Visualizing data with heatmaps is a great way to do exploratory data analysis, when you have a data set with multiple variables. Heatmaps can reveal general pattern in the dataset, instantly. And it is very easy to make beautiful heatmaps with Seaborn library in Python.
Let us see 3 examples of creating heatmap visualizations with Seaborn. One of the manipulation do before making heatmap is it use Pandas pivot functionality to reshape the data for making heatmaps.
Let us first get the packages needed to make heatmap.
import pandas as pd import seaborn as sns import matplotlib.pyplot as plt
We will use gapminder dataset to make heatmaps using Seaborn.
data_url = 'http://bit.ly/2cLzoxH' gapminder = pd.read_csv(data_url) print(gapminder.head(3))
For the first heatmap example, let us filter the original gapminder dataframe so that we have just three columns/variables, continent, year, and lifeExp.
>df1 = gapminder[['continent', 'year','lifeExp']] >print(df1.head()) continent year lifeExp 0 Asia 1952 28.801 1 Asia 1957 30.332 2 Asia 1962 31.997 3 Asia 1967 34.020 4 Asia 1972 36.088
Let us make a heatmap showing life expectancy of each continent over the years. To make that heatmap, we need our data as matrix where row are continents, columns are years and each element contain the life expectancy of the specific continent and year.
Heatmap with Seaborn Example 1
A quick look at our gapminder dataframe will tell you that the data is in tidy format, i.e. Each variable has its own column and each observation has its own row. So we weed to convert the data to wider form such that we can easily make heatmap.
We can use Pandas’ pivot_table function to spread the data from long form to tidy form. See the earlier blog post for more examples of using Pandas’ pivot_table function to reshape the data.
Since we want to reshape the data such that we want continent as rows and year on columns, we specify index and columns variables accordingly.
# pandas pivot heatmap1_data = pd.pivot_table(df1, values='lifeExp', index=['continent'], columns='year')
After pivoting, we have the data in the format we need. Now, we can make heatmap using Seaborn’s function “heatmap” easily. In our example here, we have chosen a specific color palette with “cmap” argument.
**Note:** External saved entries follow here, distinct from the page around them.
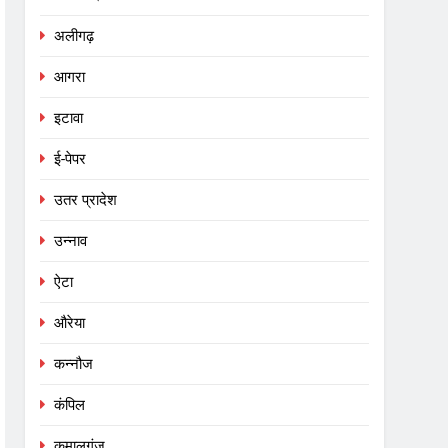
अलीगढ़
आगरा
इटावा
ई-पेपर
उतर प्रादेश
उन्नाव
ऐटा
औरेया
कन्नौज
कंपिल
कमालगंज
sns.heatmap(heatmap1_data, cmap="YlGnBu")
We get a simple heatmap instantly highlighting the trend in the data with values of the color scale on the right. From this heatmap, we can see that the life expectancy in Africa and Asia improved over the years, with Asia doing much better than Africa and so on.
Heatmap with Seaborn Example 2
Let us make another heatmap, but this time using each country’s life expectancy. Let us first subset the gapminder data frame such that we keep the country column. And then use Pandas’ pivot_table function to reshape the data so that it is in wide form and easy to make heatmap with Seaborn’s heatmap function.
df2 = gapminder[['country','continent', 'year','lifeExp']] heatmap2_data = pd.pivot_table(df2,values='lifeExp', index=['country'], columns='year') heatmap2_data.head(n=5) sns.heatmap(heatmap2_data, cmap="BuGn")
We can see that our heatmap shows country’s life expectancy values over years. And automatically, Seaborn’s heatmap function is using all country’s data and labels the names of select countries on rows.
Heatmap Example 3: Customizing Heatmaps with Seaborn
Often we would like to customize our visualization so that it is more informative and suitable to our need. Let us see some examples of customizing heatmap with Seaborn.
Our previous heatmap showed all countries, but in a squished way. Let us customize the heatmap so that it is not squished and we can see more countries. Let us say we would like to keep the continent information in our heatmap, not just country information. Let us also change the color palette, so that we see the pattern in the heatmap more clearly.
Let us first prepare our data frame so that we keep the continent information on the heatmap. To do that we need to reshape our original gapminder dataframe with four variables so that our row or index has continent information in addition to country information. Pandas’ pivot_table comes to our rescue and we can simply specify both country and continent as index using the argument “index”.
df3 = gapminder[['country','continent', 'year','lifeExp']] # pandas pivot with multiple variables heatmap3_data = pd.pivot_table(df3,values='lifeExp', index=['continent','country'], columns='year')
We can see that the new reshaped data from pandas pivot has tw oindices; continent and country. We can change the color palette to “RdBu”, which one of the diverging maps available in Python to show the clear difference between low and high values (of life expectancy). By specifying the size of the figure we would like create using plt.figure, we can make the heatmap taller so that we see more labels of “continent-country”.
plt.figure(figsize=(8, 12)) sns.heatmap(heatmap3_data, cmap="RdBu")
We can see that now we have the customization of heatmap we needed. The row indexes have both country and continent information. Also the image is taller so we have more row indexes. Our new color palette clearly shows the difference between countries with low life expectancy against the countries with high life expectancy.